Almond Flour and Applesauce Pancakes [Dairy free, Gluten free, Grains free, Low Carb, Refined Sugars free, Paleo]
Variety in meal and snack choices is vital in a gluten free and grains free lifestyle. Similarly, when opting for a restaurant breakfast, that the dessert type menu offers, home made can be just as appetising and if you’re gluten free, then more nutritious the the regular wheat based flapjacks and pancakes.
This recipe is an easy to put together with ingredients that are readily available and the home made applesauce (click on the link for an easy make that I blogged in 2014, which is my to go to recipe when using applesauce), brings this recipe together in delicious proportions, that make it a more-ish breakfast or dessert must have!

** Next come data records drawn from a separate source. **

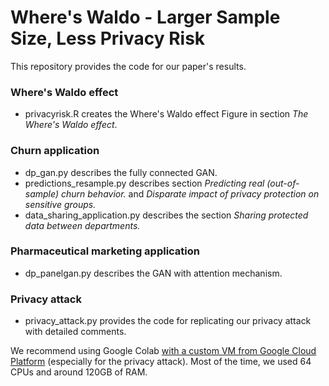 # Where's Waldo - Larger Sample Size, Less Privacy Risk

This repository provides the code for our paper's results.

### Where's Waldo effect
- privacyrisk.R creates the Where's Waldo effect Figure in section _The Where's Waldo effect_.

### Churn application
- dp_gan.py describes the fully connected GAN.
- predictions_resample.py describes section _Predicting real (out-of-sample) churn behavior._ and _Disparate impact of privacy protection on sensitive groups._
- data_sharing_application.py describes the section _Sharing protected data between departments._ 

### Pharmaceutical marketing application
- dp_panelgan.py describes the GAN with attention mechanism.
  
### Privacy attack
- privacy_attack.py provides the code for replicating our privacy attack with detailed comments.

We recommend using Google Colab [with a custom VM from Google Cloud Platform](https://research.google.com/colaboratory/marketplace.html#:~:text=The%20easiest%20way%20to%20connect,details%20of%20your%20Colab%20deployment.&text=Fill%20in%20the%20resulting%20dialog,VM%20configuration%20and%20click%20Connect.) (especially for the privacy attack). Most of the time, we used 64 CPUs and around 120GB of RAM.  
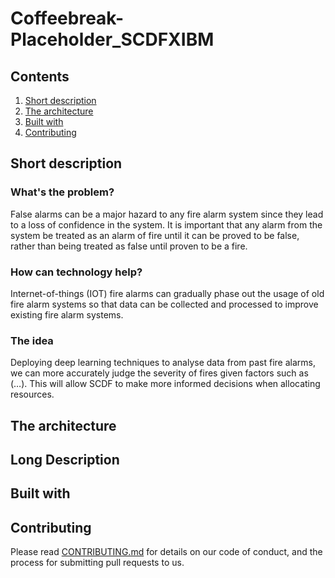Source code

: # Coffeebreak-Placeholder_SCDFXIBM

## Contents

1. [Short description](#short-description)
1. [The architecture](#the-architecture)
1. [Built with](#built-with)
1. [Contributing](#contributing)

## Short description

### What's the problem?
False alarms can be a major hazard to any fire alarm system since they lead to a loss of confidence in the system. It is important that any alarm from the system be treated as an alarm of fire until it can be proved to be false, rather than being treated as false until proven to be a fire. 

### How can technology help?
Internet-of-things (IOT) fire alarms can gradually phase out the usage of old fire alarm systems so that data can be collected and processed to improve existing fire alarm systems.  

### The idea
Deploying deep learning techniques to analyse data from past fire alarms, we can more accurately judge the severity of fires given factors such as (…). This will allow SCDF to make more informed decisions when allocating resources.  

## The architecture

## Long Description 

## Built with

## Contributing
Please read [CONTRIBUTING.md](CONTRIBUTING.md) for details on our code of conduct, and the process for submitting pull requests to us.
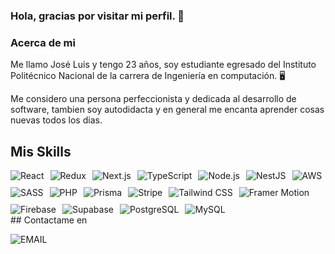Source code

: ### Hola, gracias por visitar mi perfil. 👋

### Acerca de mi

Me llamo José Luis y tengo 23 años, soy estudiante egresado del Instituto Politécnico Nacional de la carrera de Ingeniería en computación. 🖥️

Me considero una persona perfeccionista y dedicada al desarrollo de software, tambien soy autodidacta y en general me encanta aprender cosas nuevas todos los dias.
## Mis Skills
<div style="display: flex; flex-wrap: wrap; gap: 10px;">
  <img src="https://img.shields.io/badge/React-61DAFB.svg?style=for-the-badge&logo=React&logoColor=FFF&labelColor=000" alt="React" />
  <img src="https://img.shields.io/badge/Redux-764ABC.svg?style=for-the-badge&logo=Redux&logoColor=FFF&labelColor=000" alt="Redux" />
  <img src="https://img.shields.io/badge/Next.js-000000.svg?style=for-the-badge&logo=Next.js&logoColor=FFF&labelColor=000" alt="Next.js" />
  <img src="https://img.shields.io/badge/TypeScript-3178C6.svg?style=for-the-badge&logo=TypeScript&logoColor=FFF&labelColor=000" alt="TypeScript" />
  <img src="https://img.shields.io/badge/Node.js-339933.svg?style=for-the-badge&logo=Node.js&logoColor=FFF&labelColor=000" alt="Node.js" />
  <img src="https://img.shields.io/badge/NestJS-E0234E.svg?style=for-the-badge&logo=NestJS&logoColor=FFF&labelColor=000" alt="NestJS" />
  <img src="https://img.shields.io/badge/AWS-232F3E.svg?style=for-the-badge&logo=Amazon-AWS&logoColor=FFF&labelColor=000" alt="AWS" />
  <img src="https://img.shields.io/badge/SASS-DE6DDE.svg?style=for-the-badge&logo=SASS&logoColor=FFF&labelColor=000" alt="SASS" />
  <img src="https://img.shields.io/badge/PHP-orange.svg?style=for-the-badge&logo=PHP&logoColor=FFF&labelColor=000" alt="PHP" />
  <img src="https://img.shields.io/badge/Prisma-2D3748.svg?style=for-the-badge&logo=Prisma&logoColor=FFF&labelColor=000" alt="Prisma" />
  <img src="https://img.shields.io/badge/Stripe-008CDD.svg?style=for-the-badge&logo=Stripe&logoColor=FFF&labelColor=000" alt="Stripe" />
  <img src="https://img.shields.io/badge/Tailwind_CSS-38B2AC.svg?style=for-the-badge&logo=Tailwind-CSS&logoColor=FFF&labelColor=000" alt="Tailwind CSS" />
  <img src="https://img.shields.io/badge/Framer_Motion-0055FF.svg?style=for-the-badge&logo=Framer&logoColor=FFF&labelColor=000" alt="Framer Motion" />
  <img src="https://img.shields.io/badge/Firebase-FFCA28.svg?style=for-the-badge&logo=Firebase&logoColor=FFF&labelColor=000" alt="Firebase" />
  <img src="https://img.shields.io/badge/Supabase-3ECF8E.svg?style=for-the-badge&logo=Supabase&logoColor=FFF&labelColor=000" alt="Supabase" />
  <img src="https://img.shields.io/badge/PostgreSQL-336791.svg?style=for-the-badge&logo=PostgreSQL&logoColor=FFF&labelColor=000" alt="PostgreSQL" />
  <img src="https://img.shields.io/badge/MySQL-4479A1.svg?style=for-the-badge&logo=MySQL&logoColor=FFF&labelColor=000" alt="MySQL" />
</div>
## Contactame en

![EMAIL](https://img.shields.io/badge/sanchezmendozajoseluis9@gmail.com-FC5252?style=for-the-badge&logo=Gmail&logoColor=FFF&labelColor=000)</br>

While the mixture itself is quick and effortless in putting together, through the years of gluten free baking and cooking, I have come to realise that cooking with attention and love is also an exercise in patience. It doesn’t take time to cook these, but extra attention must be paid to allowing each pancake to cook well on the one side, before flipping them over and cooking until done. A good 3-4 minutes per pancake ensures a well done, and good tasting pancake, cooked on even-stove top, medium heat, allowing the heat distribution to cook the entire pancake to perfection.
This make, delivers a light and fluffy textured pancake and the mixture makes at least four small pancakes which is a filling breakfast for one. I used coconut milk-turned-coconut cream for the topping (a can or small amount of coconut milk left to chill overnight in the refrigerator, makes good coconut cream the next morning), adding blueberries for a fruity pancake. Any fruit will do, especially that that are low in natural sugars blackberries, or strawberries. If you favour the crunch of fresh raw nuts, these may be added to.

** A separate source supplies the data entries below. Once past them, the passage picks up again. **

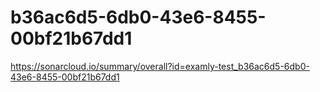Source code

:# b36ac6d5-6db0-43e6-8455-00bf21b67dd1
https://sonarcloud.io/summary/overall?id=examly-test_b36ac6d5-6db0-43e6-8455-00bf21b67dd1
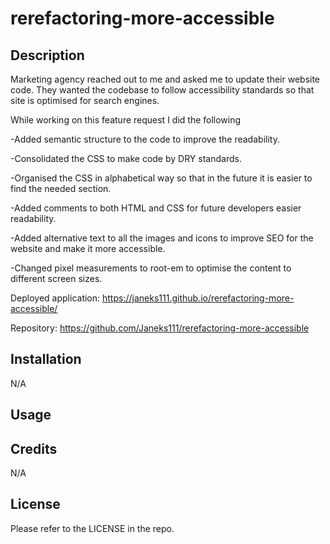 # rerefactoring-more-accessible

## Description

Marketing agency reached out to me and asked me to update their website code.
They wanted the codebase to follow accessibility standards so that site is optimised for search engines.

While working on this feature request I did the following

-Added semantic structure to the code to improve the readability.

-Consolidated the CSS to make code by DRY standards.

-Organised the CSS in alphabetical way so that in the future it is easier to find the needed section.

-Added comments to both HTML and CSS for future developers easier readability.

-Added alternative text to all the images and icons to improve SEO for the website and make it more accessible.

-Changed pixel measurements to root-em to optimise the content to different screen sizes.

Deployed application: https://janeks111.github.io/rerefactoring-more-accessible/

Repository: https://github.com/Janeks111/rerefactoring-more-accessible

## Installation

N/A

## Usage

## Credits

N/A

## License

Please refer to the LICENSE in the repo.
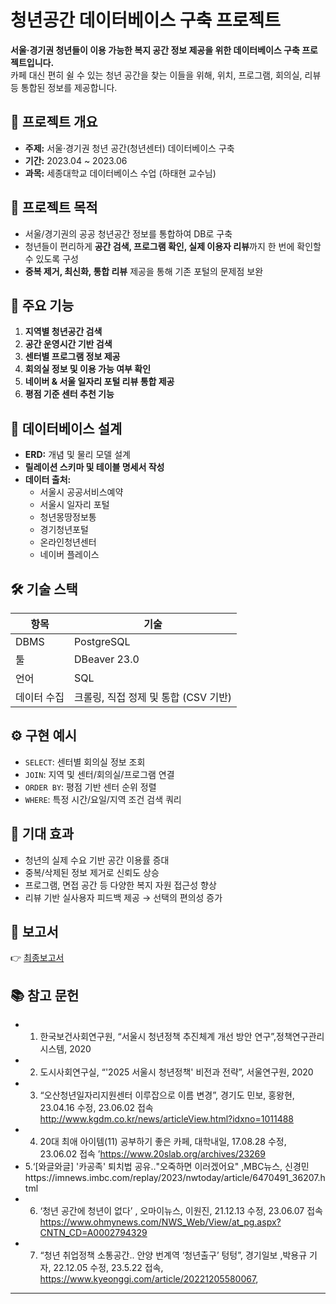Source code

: # 청년공간 데이터베이스 구축 프로젝트

**서울·경기권 청년들이 이용 가능한 복지 공간 정보 제공을 위한 데이터베이스 구축 프로젝트입니다.**  
카페 대신 편히 쉴 수 있는 청년 공간을 찾는 이들을 위해, 위치, 프로그램, 회의실, 리뷰 등 통합된 정보를 제공합니다.

## 🔎 프로젝트 개요

- **주제:** 서울·경기권 청년 공간(청년센터) 데이터베이스 구축
- **기간:** 2023.04 ~ 2023.06
- **과목:** 세종대학교 데이터베이스 수업 (하태현 교수님)

## 🎯 프로젝트 목적

- 서울/경기권의 공공 청년공간 정보를 통합하여 DB로 구축
- 청년들이 편리하게 **공간 검색, 프로그램 확인, 실제 이용자 리뷰**까지 한 번에 확인할 수 있도록 구성
- **중복 제거, 최신화, 통합 리뷰** 제공을 통해 기존 포털의 문제점 보완

## 📌 주요 기능

1. **지역별 청년공간 검색**  
2. **공간 운영시간 기반 검색**  
3. **센터별 프로그램 정보 제공**  
4. **회의실 정보 및 이용 가능 여부 확인**  
5. **네이버 & 서울 일자리 포털 리뷰 통합 제공**  
6. **평점 기준 센터 추천 기능**

## 🧱 데이터베이스 설계

- **ERD:** 개념 및 물리 모델 설계  
- **릴레이션 스키마 및 테이블 명세서 작성**  
- **데이터 출처:**
  - 서울시 공공서비스예약
  - 서울시 일자리 포털
  - 청년몽땅정보통
  - 경기청년포털
  - 온라인청년센터
  - 네이버 플레이스

## 🛠 기술 스택

| 항목 | 기술 |
|------|------|
| DBMS | PostgreSQL |
| 툴 | DBeaver 23.0 |
| 언어 | SQL |
| 데이터 수집 | 크롤링, 직접 정제 및 통합 (CSV 기반) |

## ⚙️ 구현 예시

- `SELECT`: 센터별 회의실 정보 조회  
- `JOIN`: 지역 및 센터/회의실/프로그램 연결  
- `ORDER BY`: 평점 기반 센터 순위 정렬  
- `WHERE`: 특정 시간/요일/지역 조건 검색 쿼리

## 🌟 기대 효과

- 청년의 실제 수요 기반 공간 이용률 증대  
- 중복/삭제된 정보 제거로 신뢰도 상승  
- 프로그램, 면접 공간 등 다양한 복지 자원 접근성 향상  
- 리뷰 기반 실사용자 피드백 제공 → 선택의 편의성 증가

## 📝 보고서

👉 [최종보고서](https://github.com/day024/DB_project/blob/main/%EC%B5%9C%EC%A2%85%EB%B3%B4%EA%B3%A0%EC%84%9C/%EB%8D%B0%EC%9D%B4%ED%84%B0%EB%B2%A0%EC%9D%B4%EC%8A%A4%20%EC%B5%9C%EC%A2%85%EB%B3%B4%EA%B3%A0%EC%84%9C%20(%ED%8C%8017).pdf)


## 📚 참고 문헌

- 1. 한국보건사회연구원, “서울시 청년정책 추진체계 개선 방안 연구”,정책연구관리시스템, 2020
- 2.  도시사회연구실, “'2025 서울시 청년정책' 비전과 전략”, 서울연구원, 2020
- 3. “오산청년일자리지원센터 이루잡으로 이름 변경”, 경기도 민보, 홍왕현, 23.04.16 수정, 23.06.02 접속 http://www.kgdm.co.kr/news/articleView.html?idxno=1011488
- 4. 20대 최애 아이템(11) 공부하기 좋은 카페, 대학내일, 17.08.28 수정, 23.06.02 접속 
’https://www.20slab.org/archives/23269
- 5.‘[와글와글] '카공족' 퇴치법 공유‥"오죽하면 이러겠어요" ,MBC뉴스, 신경민https://imnews.imbc.com/replay/2023/nwtoday/article/6470491_36207.html
- 6. ‘청년 공간에 청년이 없다’ , 오마이뉴스, 이원진, 21.12.13 수정, 23.06.07 접속 https://www.ohmynews.com/NWS_Web/View/at_pg.aspx?CNTN_CD=A0002794329
- 7. “청년 취업정책 소통공간.. 안양 번계역 ‘청년출구’ 텅텅”, 경기일보 ,박용규 기자, 22.12.05 수정, 23.5.22 접속,  https://www.kyeonggi.com/article/20221205580067,


---

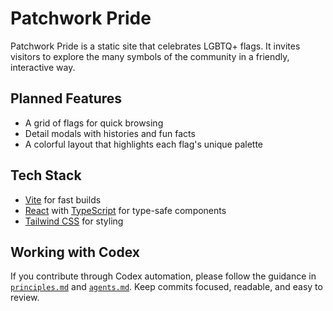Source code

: # Patchwork Pride

Patchwork Pride is a static site that celebrates LGBTQ+ flags. It invites visitors to explore the many symbols of the community in a friendly, interactive way.

## Planned Features
- A grid of flags for quick browsing
- Detail modals with histories and fun facts
- A colorful layout that highlights each flag's unique palette

## Tech Stack
- [Vite](https://vitejs.dev/) for fast builds
- [React](https://reactjs.org/) with [TypeScript](https://www.typescriptlang.org/) for type-safe components
- [Tailwind CSS](https://tailwindcss.com/) for styling

## Working with Codex
If you contribute through Codex automation, please follow the guidance in [`principles.md`](principles.md) and [`agents.md`](agents.md). Keep commits focused, readable, and easy to review.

Added sweetness from maple syrup or raw honey completes these pancakes for a seriously delicious sweeter meal for one – and while nothing can replace the taste of chocolate when the desire to have some comes knocking, this pancake make is a good replacement. You may add cocoa or cacao powder to this mix to deliver chocolate pancakes – which makes it even more desirable! 🙂
You will need
2 large eggs
1/3 cup applesauce, sugars free
¼ cup almond flour
½ tsp bicarbonate of soda + ¼ tsp cream of tartar OR ½ tsp aluminium-free baking powder
¼ tsp vanilla extract
½ tbsp raw honey OR 2 tsp natural /pure maple syrup
Coconut oil or coconut oil spray for cooking the pancakes
2-3 tbsp chilled coconut cream and fruit of your choice, including chopped raw nuts if you prefer, for topping the pancakes
Optional: ½ -1 tbsp cocoa powder or raw cacao powder for chocolate applesauce pancakes and / or 1 tbsp desiccated coconut for extra sweetness.
- Heat a non-stick pan on pancake pan on low-medium stove top heat.

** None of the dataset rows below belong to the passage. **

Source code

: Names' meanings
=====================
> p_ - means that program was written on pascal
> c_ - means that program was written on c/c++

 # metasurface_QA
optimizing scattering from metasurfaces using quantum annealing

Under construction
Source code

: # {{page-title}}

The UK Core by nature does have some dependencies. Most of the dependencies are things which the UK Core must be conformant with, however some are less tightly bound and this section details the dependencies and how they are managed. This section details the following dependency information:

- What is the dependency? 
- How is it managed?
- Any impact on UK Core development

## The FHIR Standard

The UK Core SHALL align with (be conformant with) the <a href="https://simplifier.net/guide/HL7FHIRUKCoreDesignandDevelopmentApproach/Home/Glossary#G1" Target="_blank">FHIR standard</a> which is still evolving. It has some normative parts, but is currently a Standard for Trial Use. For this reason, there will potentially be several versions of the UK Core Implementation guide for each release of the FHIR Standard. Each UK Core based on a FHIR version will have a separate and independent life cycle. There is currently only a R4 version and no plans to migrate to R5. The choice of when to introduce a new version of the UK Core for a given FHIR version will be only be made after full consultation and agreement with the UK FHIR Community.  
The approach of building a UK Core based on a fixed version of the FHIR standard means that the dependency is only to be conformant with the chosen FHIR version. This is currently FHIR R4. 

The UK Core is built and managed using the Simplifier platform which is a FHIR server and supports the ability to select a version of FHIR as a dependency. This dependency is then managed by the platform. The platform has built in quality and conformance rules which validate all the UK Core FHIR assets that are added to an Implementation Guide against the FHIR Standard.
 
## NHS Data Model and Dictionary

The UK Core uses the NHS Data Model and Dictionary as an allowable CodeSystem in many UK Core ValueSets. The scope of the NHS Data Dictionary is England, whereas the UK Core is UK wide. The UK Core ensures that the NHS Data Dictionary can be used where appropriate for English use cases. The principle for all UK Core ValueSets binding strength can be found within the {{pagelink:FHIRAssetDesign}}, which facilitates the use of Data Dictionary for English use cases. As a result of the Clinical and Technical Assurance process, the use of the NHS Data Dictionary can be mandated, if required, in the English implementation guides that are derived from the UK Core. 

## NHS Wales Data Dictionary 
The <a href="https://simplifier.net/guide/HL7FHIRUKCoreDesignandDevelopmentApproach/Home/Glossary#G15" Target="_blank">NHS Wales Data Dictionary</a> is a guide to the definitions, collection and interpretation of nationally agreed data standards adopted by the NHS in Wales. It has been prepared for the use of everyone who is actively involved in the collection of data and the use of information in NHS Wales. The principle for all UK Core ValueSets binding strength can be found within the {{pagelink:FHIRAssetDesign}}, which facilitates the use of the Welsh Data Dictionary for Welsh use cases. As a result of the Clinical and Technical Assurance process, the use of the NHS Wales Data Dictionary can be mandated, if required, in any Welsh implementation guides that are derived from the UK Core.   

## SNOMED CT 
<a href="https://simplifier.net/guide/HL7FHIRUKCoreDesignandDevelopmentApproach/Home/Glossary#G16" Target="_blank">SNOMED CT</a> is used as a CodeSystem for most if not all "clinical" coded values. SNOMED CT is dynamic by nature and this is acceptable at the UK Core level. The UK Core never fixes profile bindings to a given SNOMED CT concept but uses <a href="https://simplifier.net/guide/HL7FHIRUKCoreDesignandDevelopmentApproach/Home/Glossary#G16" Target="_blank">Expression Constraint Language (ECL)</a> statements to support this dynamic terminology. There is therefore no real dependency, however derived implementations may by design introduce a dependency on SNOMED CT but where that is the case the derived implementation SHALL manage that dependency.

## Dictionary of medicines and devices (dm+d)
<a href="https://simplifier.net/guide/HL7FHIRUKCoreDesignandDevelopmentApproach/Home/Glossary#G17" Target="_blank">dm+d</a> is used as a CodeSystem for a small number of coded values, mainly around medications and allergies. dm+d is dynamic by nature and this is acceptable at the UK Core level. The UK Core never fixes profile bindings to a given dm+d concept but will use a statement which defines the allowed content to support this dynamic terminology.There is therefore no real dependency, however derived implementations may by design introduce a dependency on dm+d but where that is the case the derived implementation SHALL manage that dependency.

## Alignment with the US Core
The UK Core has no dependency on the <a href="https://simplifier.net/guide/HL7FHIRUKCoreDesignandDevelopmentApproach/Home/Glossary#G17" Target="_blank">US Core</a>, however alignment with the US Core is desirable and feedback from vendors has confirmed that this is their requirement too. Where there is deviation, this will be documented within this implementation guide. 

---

- In a medium-sized bowl, whisk the eggs until light and frothy, then add in the applesauce, maple syrup or raw honey and the apple sauce and whisk again to combine the liquid ingredients.
- Now add in the almond flour and the baking powder or bicarbonate of soda and cream of tartar and mix all t he ingredients well to combine into a runny batter.
- Spray the non-stick pan with the coconut oil spray or use a tsp of coconut oil to coat the pan evenly.
- The pan should be evenly and well heated when you add 3 tablespoons or a quarter cup of batter onto it, to make your first pancake.
- Allow the pancake to cook for about 3-4 minutes on one side, you will note the bubbles on the uncooked side become less, when the underside looks firm, flip the pancake over to continue cooking until done. You will notice that there’s even change of colour from beige to golden brown.
- Remove the pancake and continue to cook in the same manner, greasing the pan each time, for the remaining 2 or three pancakes.
- Once all the pancakes have been cooked, plate them, add the coconut cream, fruit and if using, chopped raw nuts, and eat!